General -------

Smart SMS Corp. (the "COMPANY") was incorporated in Florida on June 3, 1997 as Future Projects VIII Corp. On July 20, 2000, we changed our name to AMERICAN IDC CORP. Subsequently, on October 31, 2005, we changed our name to SMART SMS CORP. There have been no bankruptcy, receiverships, or similar proceedings by or us. There has been no material reclassification, merger, consolidation, or purchase or sale of any significant assets not in the ordinary course of business.

Our principal executive offices are located at: 11301 Olympic Boulevard, Suite 680, Los Angeles, CA 90064.

Business History ----------------

At December 31, 2004, we were a development-stage company focused on developing online interactive businesses, such as dating sites, portals, and music downloading sites. Between 2001 and December 31, 2004, we focused on creating and providing the platforms for Internet businesses, where others pay to use our sites and provide their own content.
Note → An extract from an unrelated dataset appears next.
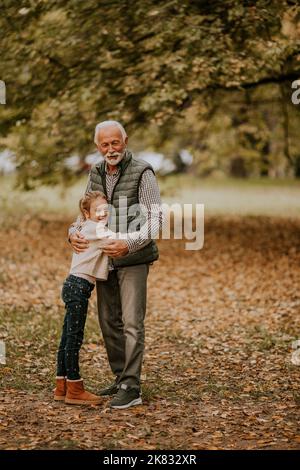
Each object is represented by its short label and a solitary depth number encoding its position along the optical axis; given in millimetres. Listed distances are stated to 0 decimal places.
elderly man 9067
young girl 9195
During 2004, we generated no revenues from our products or services. Subsequent to December 31, 2004, we abandoned our online interactive business and entered the text messaging business.

LICENSING AGREEMENTS

On April 27, 2004, we entered into a Exclusive License Agreement with Timeless Video, Inc., a California corporation ("TVI/CSI"), Digital Continuum, Inc., a California corporation ("DCI") and ETV, Inc., a California corporation ("ETV"), (collectively, the "LICENSOR"), whereby we agreed to license a library of over 10,000 classic films and television programs and a digital technology solution for encoding, encrypting and broadcasting over the Internet, including a proprietary Digital Continuum software. Under the licensing agreement, we will license the Library and DC Software for use in North America for a period of five years, renewable by mutual agreement of the parties. In consideration for the license, we paid to the Licensor $10,000 in cash, and issued 5,000,000 shares of our restricted common stock, valued at $250,000. The license also included an exclusive two-year option to purchase the licensed assets for $5,000,000 payable in cash or common stock, as determined by the parties. Following the closing of the acquisition, there were no revenues generated or further developments from this Exclusive License Agreement as of December 31, 2004.

On October 28, 2004, we entered into a License Agreement with Omni Media Distribution, Inc. ("OMNI"), a Nevada corporation. Omni acquires independent feature films, TV Series, documentaries, short films, animations and family programming from numerous worldwide sources. Pursuant to the License Agreement, we agreed to license Omni's content library for a period of five years in exchange for 3,000,000 shares of restricted common stock and a 49% royalty paid to Omni from the net revenue derived from the use of the licensed assets. These restricted shares, valued at $180,000, were issued to Omni in November 2004. As of December 31, 2004, there were no revenues generated or further developments from this License Agreement.

On December 11, 2004 we signed a letter of understanding with Smart Entertainment Inc. ("SEI") incorporated under the laws of the County of Iceland. We subsequently renegotiated with SEI and amended the terms on various occasions. Subsequently, we entered into a final and definitive licensing agreement with SEI, which agreement superseded any and all previous agreements and understandings.

Subsequent to the year ended December 31, 2004 we renegotiated the terms of our agreements with SEI and its sole shareholder Halldor Sanne, as follows:

i) We agreed to acquire a 10% of equity interest in the capital stock of SEI, for a total consideration of $200,000. SEI had no assets and liabilities and no operations at the date of the acquisition.

ii) Effective March 1, 2005 SEI and its sole shareholder, Halldor Sanne, granted exclusive rights to us for a 99 year period to utilize the Smart SMS technical platform, logo, and marketing and promotional material for North America, Central America and South America. As consideration for the licensing rights we issued 40,000,000 shares of common stock to SEI.

iii) We issued 5,000,000 shares of common stock to Halldor Sanne and made a payment of $4,700 in exchange for fees due to SEI and Halldor Sanne for technical services rendered.

Employees and Consultants -------------------------

During 2004, we had no full time employees. Our research and development costs were not meaningful.